# How to build a paper tuner



## BearSlayr (Jan 23, 2006)

I built one out of PVC pipe but i have seen some built with pine 2x2s'


----------



## goat 834 (Sep 18, 2005)

3/4'' pvc pipe 2 elbows 4 tees. Cut 6 pcs. @ 18'' 4 pcs @ 10'' Then all you will need is a wide roll of freezer paper and something to attach it to pipe(tape is fine). Leave it all loose then if you need to store it just take it apart and throw it in a box! This picture is kinda primitive but it should help, hopefully


----------



## MHansel (Jan 8, 2005)

I use a sign from Home Depot cut out the center rod, and made a PVC pipe stand for about $35, here's mine:wink:


----------



## goat 834 (Sep 18, 2005)

OOOPS! Forgot pics. Also my hole to shoot through is 20X20'' freezer paper is 18'' wide again hope this helps


----------



## bullnuts (Dec 10, 2005)

I slapped one together in my garage using 2X4s. Just built a frame 24" across, 6'6" tall and put some feet on it. I use yesterday's newspaper for the paper and secure it to the frame using masking tape. I also hang my bag target from a hook, about 36" behind the frame, which is suspended from one of the tracks on my garage door...yes it's ******* as all hell, but it works!


----------



## SDLAW (Aug 28, 2006)

I built mine out of 3" PVC pipe. I glued everything together except the top cross pipe and the elbows that hold it. I used my tablesaw to cut down the center of the top pipe to form a slit...don't cut the pipe in half just through one side. Slide a whole roll of freezer paper in the pipe with the paper through the slit and pop the pipe back into the top elbows. Pull the paper down and clamp it to the center pipe as needed. Paper stays dry even if left outside and you don't have to cut new sheets each time you make adjustments.


----------



## bullseyemike (Aug 19, 2006)

*poor mans paper tuner*

I suspended a 5 dollar picture frame from my shop celing with wire and tensioned it from the bottom with wire. Then bought a scetch pad for about 3 bucks and just tape them to it. It works great. I have a friend that works at a pro shop and he likes my set up better than the one at work.


----------



## dts (May 23, 2006)

1. Get four clothes pins (the wooden clip style with spring). 

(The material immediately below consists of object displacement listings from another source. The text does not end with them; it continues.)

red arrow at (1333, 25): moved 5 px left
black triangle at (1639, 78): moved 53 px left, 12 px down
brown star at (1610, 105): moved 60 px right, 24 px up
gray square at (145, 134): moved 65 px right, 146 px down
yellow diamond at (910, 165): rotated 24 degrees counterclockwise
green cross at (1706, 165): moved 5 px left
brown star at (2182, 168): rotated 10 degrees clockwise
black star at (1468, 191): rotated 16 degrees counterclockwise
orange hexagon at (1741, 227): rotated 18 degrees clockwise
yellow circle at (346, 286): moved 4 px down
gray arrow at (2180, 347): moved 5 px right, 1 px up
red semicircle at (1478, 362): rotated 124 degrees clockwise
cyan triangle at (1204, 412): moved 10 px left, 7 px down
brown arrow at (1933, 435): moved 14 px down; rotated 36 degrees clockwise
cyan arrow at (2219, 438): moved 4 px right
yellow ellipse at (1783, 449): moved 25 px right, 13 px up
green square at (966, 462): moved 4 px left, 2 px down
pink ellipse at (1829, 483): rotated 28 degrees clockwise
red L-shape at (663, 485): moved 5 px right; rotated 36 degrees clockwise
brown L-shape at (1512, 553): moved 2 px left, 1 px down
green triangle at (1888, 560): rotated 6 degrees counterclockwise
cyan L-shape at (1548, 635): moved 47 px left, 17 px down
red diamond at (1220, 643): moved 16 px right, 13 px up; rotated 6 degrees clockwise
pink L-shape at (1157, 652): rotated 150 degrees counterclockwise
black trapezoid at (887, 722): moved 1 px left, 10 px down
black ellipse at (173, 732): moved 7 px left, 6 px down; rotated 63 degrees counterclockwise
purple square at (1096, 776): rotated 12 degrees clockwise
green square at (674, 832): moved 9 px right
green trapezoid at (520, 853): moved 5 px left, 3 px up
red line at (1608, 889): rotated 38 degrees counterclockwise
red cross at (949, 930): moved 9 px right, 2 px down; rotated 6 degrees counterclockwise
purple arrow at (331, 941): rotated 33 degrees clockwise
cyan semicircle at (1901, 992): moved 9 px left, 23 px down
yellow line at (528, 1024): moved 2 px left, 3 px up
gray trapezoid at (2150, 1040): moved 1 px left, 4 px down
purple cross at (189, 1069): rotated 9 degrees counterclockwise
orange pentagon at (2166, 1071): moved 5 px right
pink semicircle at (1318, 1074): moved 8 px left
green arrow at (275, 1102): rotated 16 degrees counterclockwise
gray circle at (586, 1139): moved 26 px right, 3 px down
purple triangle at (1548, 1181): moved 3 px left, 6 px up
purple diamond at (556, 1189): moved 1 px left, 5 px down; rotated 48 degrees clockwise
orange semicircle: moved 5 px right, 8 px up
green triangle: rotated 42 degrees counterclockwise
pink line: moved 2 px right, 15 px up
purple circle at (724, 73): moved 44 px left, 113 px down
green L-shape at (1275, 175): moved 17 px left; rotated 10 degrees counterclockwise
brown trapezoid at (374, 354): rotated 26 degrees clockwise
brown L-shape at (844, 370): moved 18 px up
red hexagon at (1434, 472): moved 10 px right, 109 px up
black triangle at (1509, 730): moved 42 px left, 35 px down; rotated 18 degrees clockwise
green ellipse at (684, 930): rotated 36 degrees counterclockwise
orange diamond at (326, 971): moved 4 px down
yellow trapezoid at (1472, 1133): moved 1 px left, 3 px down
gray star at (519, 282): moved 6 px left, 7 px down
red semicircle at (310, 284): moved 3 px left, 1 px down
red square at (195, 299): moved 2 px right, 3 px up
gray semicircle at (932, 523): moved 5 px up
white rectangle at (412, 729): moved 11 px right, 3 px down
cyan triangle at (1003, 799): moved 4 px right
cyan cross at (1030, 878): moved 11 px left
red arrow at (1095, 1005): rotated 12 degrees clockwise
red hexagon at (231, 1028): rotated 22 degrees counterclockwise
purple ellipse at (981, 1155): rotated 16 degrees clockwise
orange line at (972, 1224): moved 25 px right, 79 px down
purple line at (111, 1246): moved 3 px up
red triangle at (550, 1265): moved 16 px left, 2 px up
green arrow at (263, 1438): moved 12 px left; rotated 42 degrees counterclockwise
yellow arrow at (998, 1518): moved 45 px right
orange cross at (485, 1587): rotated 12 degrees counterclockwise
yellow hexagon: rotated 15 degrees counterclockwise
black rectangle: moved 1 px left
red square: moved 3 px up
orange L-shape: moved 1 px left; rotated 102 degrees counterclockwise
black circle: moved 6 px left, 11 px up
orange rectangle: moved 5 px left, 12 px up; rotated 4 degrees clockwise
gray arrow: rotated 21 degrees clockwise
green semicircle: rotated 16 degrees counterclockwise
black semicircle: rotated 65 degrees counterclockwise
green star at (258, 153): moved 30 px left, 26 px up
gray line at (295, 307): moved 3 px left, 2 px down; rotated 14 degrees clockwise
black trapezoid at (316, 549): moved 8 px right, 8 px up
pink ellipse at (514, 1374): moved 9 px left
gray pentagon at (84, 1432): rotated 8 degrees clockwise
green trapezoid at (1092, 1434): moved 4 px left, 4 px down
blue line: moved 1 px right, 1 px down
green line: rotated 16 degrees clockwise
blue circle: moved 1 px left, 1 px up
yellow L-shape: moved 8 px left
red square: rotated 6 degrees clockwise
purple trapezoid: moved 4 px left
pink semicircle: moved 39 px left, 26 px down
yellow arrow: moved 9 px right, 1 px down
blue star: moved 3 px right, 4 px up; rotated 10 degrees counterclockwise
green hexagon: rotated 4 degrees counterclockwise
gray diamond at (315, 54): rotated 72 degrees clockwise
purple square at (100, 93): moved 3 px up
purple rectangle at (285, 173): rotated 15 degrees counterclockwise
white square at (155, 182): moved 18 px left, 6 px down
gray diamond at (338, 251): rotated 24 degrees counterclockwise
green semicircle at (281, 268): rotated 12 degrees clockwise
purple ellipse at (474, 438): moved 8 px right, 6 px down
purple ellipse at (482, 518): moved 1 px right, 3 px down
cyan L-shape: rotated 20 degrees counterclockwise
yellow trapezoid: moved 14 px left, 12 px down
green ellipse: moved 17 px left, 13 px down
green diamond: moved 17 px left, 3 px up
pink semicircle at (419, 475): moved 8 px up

2. Get the paper you will shoot through. 

3. Turn an aluminum step ladder upside down and turn it sideways to your target backstop and your shooting position. Prop the ladder up so that it doesn't fall. 

4. Spread the legs an appropriate distance so that you can shoot through without hitting them and so that it fits your paper.

5. Clip the paper to the ladder legs.


Works great! Cheap! Quick setup and take down and doesn't sit around in the way of other things when not in use.


----------



## steerwrestler (Oct 20, 2004)

go to the place that sells homes and get a sign frame from them they have hundereds of them and won't cost you a thing places like a realitor


----------



## bassman409 (Jul 19, 2006)

I took a beer box and cut a hole in the bottom about 8x8 and taped a sheet of paper 8 1/2 x 11 to it and held it in place with a brick.


----------



## boweng (Aug 7, 2006)

I did similar to above. Used a vacuum cleaner box. It was tall. Cut the back out about half way down. Cut a hole in the front and hold 8.5 X 11 to it with sheet metal screws I push into the cardboard. Works like a champ.


----------



## bullnuts (Dec 10, 2005)

Bassman - And I thought MINE was *******!


----------